|>>|| No. 26739
I was digging around at home and found that my mum has kept every single one of my school reports. I thought it would be a bit of a laugh to read about what I was like at 8 years old, so I did, and now I feel sick.
I haven't changed a bit. Every single report, from first year to the end, was the same thing. "exceptionally capable, but won't put the work in", "does not utilise his intelligence", "easily distracted, slow worker", "is happy with the bare minimum". Every. Single. One.
My grades tell the same story - A* exams, D coursework. Anything I had to actually work on I did in the quickest and easiest possible manner. Yet I had the brainpower to walk into an exam just with the stuff I'd remembered in class and ace a test. Apparently I got the only perfect score in the region on an ICT test, yet came out with a B overall, because my coursework was cobbled together.
The issue here is, these comments are all to familiar in my adult working life. Though I've still managed to coast my way through a very fruitful career, more than once I've been told to try more, to care a bit more. And it's starting to dawn on me that I've always just brushed this shit off. I've even felt that I didn't understand the criticisms, that I was working to the best of my ability - but obviously I'm not, and I can't really figure out how I'm supposed to improve that.
It's a real kick in the teeth to realise that you had the same problems at 9 years old as you do at 29, and for two fucking decades you've been ignoring everyone's advice. I can't even imagine where I'd be if I'd listened, instead of just taking the path of least resistance. I do think I learned early on that participation in just about anything was optional, and if you're clever enough you can get away with it, and I've managed to carve out a niche career that allows me to work at my own pace, at the expense of my free time I suppose, as I seem to take longer to do anything than most people, and it's not for lack of ability.
So basically it's a lack of drive, or concentration? I really can't work out how to improve this though. I suppose I just have to learn how to not be lazy anymore? To actually get stuck in? I have no fucking clue how to do that, and I've always felt like I do work hard (despite people telling me I don't). I just very, very often find myself thinking "fuck this, can't be arsed" and subsequently cutting corners or stopping entirely.

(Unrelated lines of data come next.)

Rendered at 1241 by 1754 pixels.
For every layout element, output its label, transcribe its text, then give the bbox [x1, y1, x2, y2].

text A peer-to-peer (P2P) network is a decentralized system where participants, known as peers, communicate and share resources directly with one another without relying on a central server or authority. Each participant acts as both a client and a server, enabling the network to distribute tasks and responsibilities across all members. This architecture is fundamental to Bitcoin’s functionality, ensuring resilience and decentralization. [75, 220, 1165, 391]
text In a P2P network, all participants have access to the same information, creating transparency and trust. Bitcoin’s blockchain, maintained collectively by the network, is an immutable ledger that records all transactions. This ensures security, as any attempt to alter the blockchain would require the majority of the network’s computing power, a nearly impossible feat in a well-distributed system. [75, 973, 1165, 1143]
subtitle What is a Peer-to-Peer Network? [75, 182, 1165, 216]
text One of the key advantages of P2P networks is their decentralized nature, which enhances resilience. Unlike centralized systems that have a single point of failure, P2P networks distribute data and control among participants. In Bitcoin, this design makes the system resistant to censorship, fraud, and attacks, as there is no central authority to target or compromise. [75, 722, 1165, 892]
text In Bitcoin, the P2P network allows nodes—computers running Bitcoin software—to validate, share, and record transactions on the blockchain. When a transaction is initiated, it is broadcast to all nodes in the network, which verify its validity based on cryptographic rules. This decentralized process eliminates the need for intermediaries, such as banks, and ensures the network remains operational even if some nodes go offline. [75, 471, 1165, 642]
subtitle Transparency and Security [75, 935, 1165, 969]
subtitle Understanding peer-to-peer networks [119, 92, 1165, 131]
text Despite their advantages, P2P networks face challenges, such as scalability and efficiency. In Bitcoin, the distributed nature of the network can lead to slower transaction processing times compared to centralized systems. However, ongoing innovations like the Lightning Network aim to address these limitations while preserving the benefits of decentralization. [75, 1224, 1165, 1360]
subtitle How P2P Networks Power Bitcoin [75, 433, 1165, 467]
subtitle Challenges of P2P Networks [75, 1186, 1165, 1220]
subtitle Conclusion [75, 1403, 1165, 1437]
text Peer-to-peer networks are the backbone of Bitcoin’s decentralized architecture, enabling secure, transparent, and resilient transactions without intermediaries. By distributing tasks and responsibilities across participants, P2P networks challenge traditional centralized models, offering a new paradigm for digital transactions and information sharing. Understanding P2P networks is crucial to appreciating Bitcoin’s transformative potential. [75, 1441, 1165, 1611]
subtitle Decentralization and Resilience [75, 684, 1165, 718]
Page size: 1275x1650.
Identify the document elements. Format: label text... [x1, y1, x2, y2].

Although I'm now a consultant in my field, I can honestly not think of how I would improve my performance, even though my job is to tell others how to do just that. Am I in such deep denial that I'm tricking myself into thinking I'm infallible? What the fuck is that about? Maybe I have just been working hard but not efficiently or well, but why have I never noticed this in myself?
This was originally just going to be a post describing how terrible I feel right now but really, how do I fix this? It's easy to find comfort in the picture I just posted, but I suspect that in reality I'd have gone much further if I had drive.